When you've forgotten you've forgotten,
Happiness is nothing till you remember
The thing forgotten and its forgetting
and pull on the habit of mourning again.
* * *
For the moment,
the house is clean,
the presents are in the making,
the present is in the making,
the bed is made in morning,
the kitchen is neat,
the shower its full-headed self again—
A giant sunflower you might find
on the roadside in Yunnan
rather than the handful of seeds
you can eat at a time in Hefei.
There is nothing wrong with Hefei.
Where you were sown and watered
is always a kind of home.
* * *
The Few of Us
A few of us like imperfectly preserved things.
If you can learn to live
among the ruins,
that is good enough.
To love among them
takes a special blindness,
a partial deafness,
and a whole dumbness.
I can claim all three
though the last is not
a pleasant numbness
or a gift in the mouth.
* * *
I’m no good at monkhood
unlike you, well-handled axe, master
of bodily acts, all right
I think a mirror matters
I think you like the light
that unsettles sentiments
nailed to the rafters
Unlike the simple night
I am not content
With your general sleep
I want to join the fight
Left the love you spent
right your soured creed.
I magistrate, I referee. You like
the crumb, the drip of good laments
You bed your rock-like seed
in the moon’s girlish white
chamber. She could have kept the gate,
not been home to this razor need.
The dharma warns of plagues
like me, burlesque fires that bathe
your near-bald head in longing, wake
the wounds you summon naked
and shining. Touch me with any thing
of you ajar, you no good punk
And your clay vessel
is good as sunk.
* * *
"What do you want, woman?"
The formerly raucous downstairs neighbour is having a private bout with his woman in the courtyard. It started with what sounded like fists pounding on a car. I think she has tamed him in recent months because he has been less evident.

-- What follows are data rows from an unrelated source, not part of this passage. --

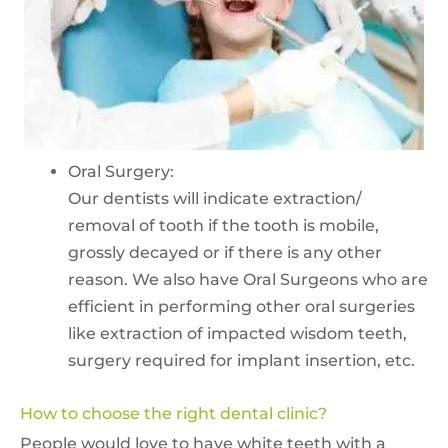
Oral Surgery:
Our dentists will indicate extraction/
removal of tooth if the tooth is mobile,
grossly decayed or if there is any other
reason. We also have Oral Surgeons who are
efficient in performing other oral surgeries
like extraction of impacted wisdom teeth,
surgery required for implant insertion, etc.
How to choose the right dental clinic?
People would love to have white teeth with a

If I get up to close the glass door, it will be apparent that I have been listening. If I do not, I must listen to the crying and reassurances and quiet rending of their present uncomfortable moment. He apologises. She whimpers. It is strange and comforting to know these are people of feeling, that these ordinary troubles plague others, too, near and invisible.